Background
Metabolic dysfunction–associated steatotic liver disease (MASLD) affects a rapidly growing population, yet clinical decision-making still relies on limited biomarkers and 2D biopsy reads. Recent single-cell and spatial omics map how hepatocytes and non-parenchymal cells vary from portal to central vein (“zonation”), but most analyses remain descriptive and siloed. This project will turn those measurements into a Digital Liver Twin—a mechanistic, personalised simulation of hepatic metabolism—by combining spatial multi-omics with genome-scale metabolic models (GSMMs) and relevant clinical data.
Novelty & Importance
The Digital Liver Twin will be the first spatially informed, personalised GSMM of human liver that (i) encodes portal–central zonation as quantitative constraints, and (ii) couples extrahepatic inputs from adipose and muscle to reflect whole-body metabolism. By unifying mechanistic simulation with machine-learning readouts, the twin aims to predict individual disease progression and drug or metabolic stimulus responses. This approach directly supports EPSRC’s “Complex Simulations & Digital Twins” theme by providing a transparent, testable virtual patient for MASLD—accelerating hypothesis generation, improving patient stratification, and guiding therapeutic decisions while reducing laboratory burden.
Aims & Objectives
1. Integrate multi-omics and clinical data: harmonise spatial/bulk/single-cell liver datasets with matched adipose/muscle context and clinical covariates.
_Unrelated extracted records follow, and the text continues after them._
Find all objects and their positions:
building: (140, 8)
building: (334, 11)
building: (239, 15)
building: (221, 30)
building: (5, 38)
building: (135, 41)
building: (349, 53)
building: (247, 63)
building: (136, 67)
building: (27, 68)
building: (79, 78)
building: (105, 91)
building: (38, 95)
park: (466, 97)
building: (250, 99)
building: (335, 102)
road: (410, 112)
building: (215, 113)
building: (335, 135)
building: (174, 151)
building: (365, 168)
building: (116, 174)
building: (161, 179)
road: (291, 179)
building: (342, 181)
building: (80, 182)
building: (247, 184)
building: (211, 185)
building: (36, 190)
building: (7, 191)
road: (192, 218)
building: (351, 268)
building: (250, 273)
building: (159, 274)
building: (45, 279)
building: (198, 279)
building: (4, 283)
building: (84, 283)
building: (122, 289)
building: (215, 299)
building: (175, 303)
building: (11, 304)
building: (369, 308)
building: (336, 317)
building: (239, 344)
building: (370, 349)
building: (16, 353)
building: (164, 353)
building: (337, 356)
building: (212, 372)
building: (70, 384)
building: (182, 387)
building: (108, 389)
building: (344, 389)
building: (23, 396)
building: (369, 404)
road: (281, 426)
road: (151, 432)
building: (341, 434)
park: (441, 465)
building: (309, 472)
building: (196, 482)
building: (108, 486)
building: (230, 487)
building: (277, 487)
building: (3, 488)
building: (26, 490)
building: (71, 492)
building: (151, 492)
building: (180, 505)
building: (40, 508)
2. Build the twin: construct a zonation-aware, personalised GSMM and implement extrahepatic exchange constraints; run baseline and stimulated (insulin, glucagon, fatty acids) simulations.
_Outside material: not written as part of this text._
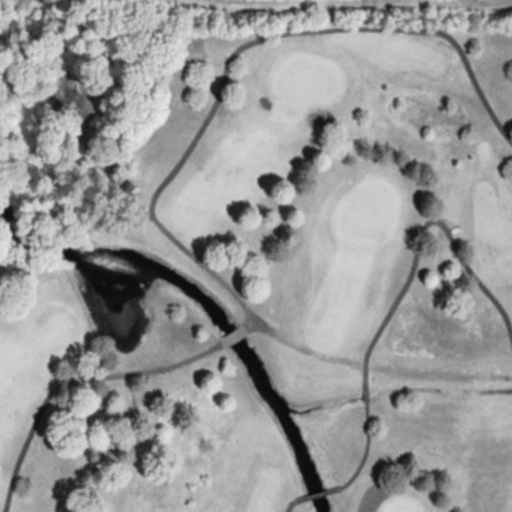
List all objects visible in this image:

3. Validate predictions: compare simulated fluxes with tracer-based proxies; test pathway-level perturbations in organoids or precision-cut liver slices.
4. Predict progression and response: train models that combine twin outputs with longitudinal clinical data to yield an interpretable risk score and phenotype-specific responder signatures.
5. Translate to practice: package the twin as a reproducible software tool producing clinician-readable reports for decision support and study design.